Attendee Tanisha Brandon-Felder Ed.D. of the Shoreline School District in Washington told BTW that she participated in the book club because she “loves Jason Reynolds and [has] read all of his books.” Said Brandon-Felder, “When Stamped came out, I read it right away and have been looking for a place to unpack it.”

Both Reynolds and Kendi are very thoughtful and powerful, she added. “The book yearns to be discussed, and the history of race and racism in this country has not ever been truly told to this extent. It is a great tool for youth and adults alike.”

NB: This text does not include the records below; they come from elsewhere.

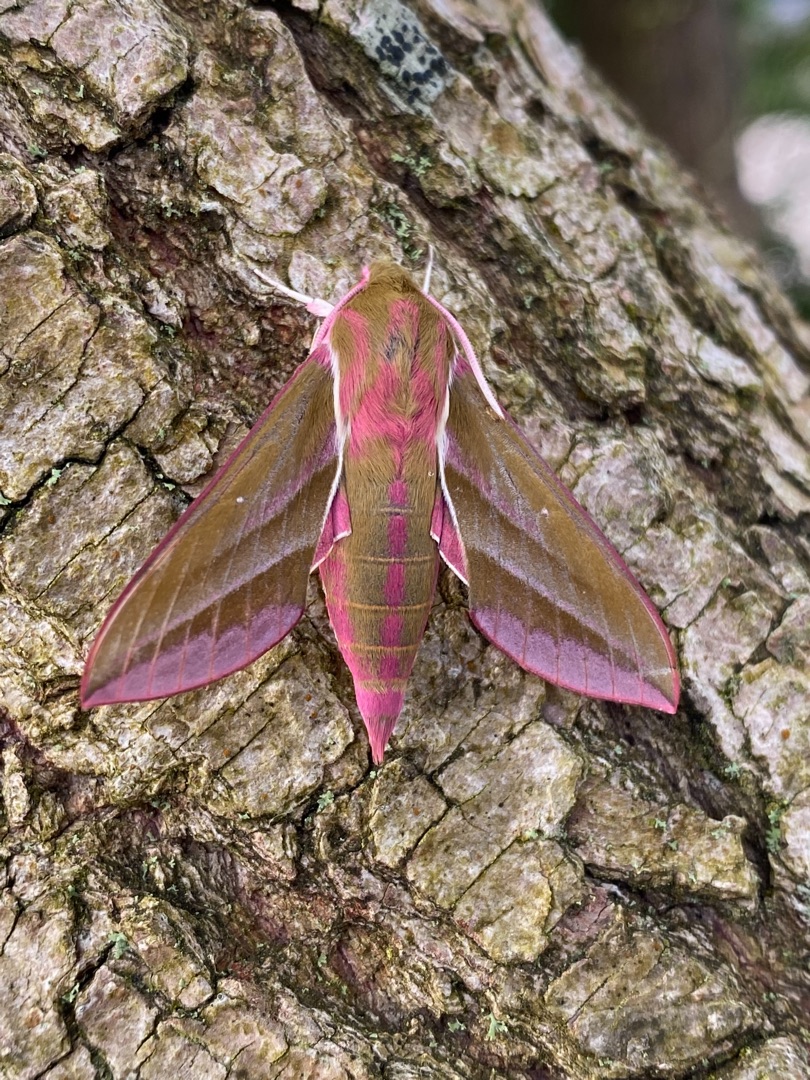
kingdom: Animalia
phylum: Arthropoda
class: Insecta
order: Lepidoptera
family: Sphingidae
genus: Deilephila
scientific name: Deilephila elpenor
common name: Dueurtsværmer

Attendee Heidi Perez of Durham Public Schools in North Carolina participated because she and her daughter are doing a book study together. Perez wanted her daughter to have “a clear image and voice to go along with her experience reading the books,” she said, noting that “so much of what our kids read in school comes from white colonial voices. We talk a lot about the author’s voice and perspective of the texts she reads in school. I wanted her to understand that this book is different. I wanted her to see and hear the black writer and scholars whose work and voices she was reading.”

Attendee Samantha Fogg of Washington said that she has been watching each week with her children while distance learning for school. After the first week of book club, she asked them to reflect on their school experience. “I expected them either not to answer or to have short answers, but they gave example after example of things they were being taught [or] had been taught that are racist,” she said.

“One of the most powerful things, though, is that finally, finally someone who wasn’t me, wasn’t one of my friends, is telling my kids about being anti-racist,” she said. “Finally, it wasn’t ‘Well, Mom and her friends think this but my teachers and my school say something else.’ This has been the most important, most beneficial, most helpful, most meaningful thing.”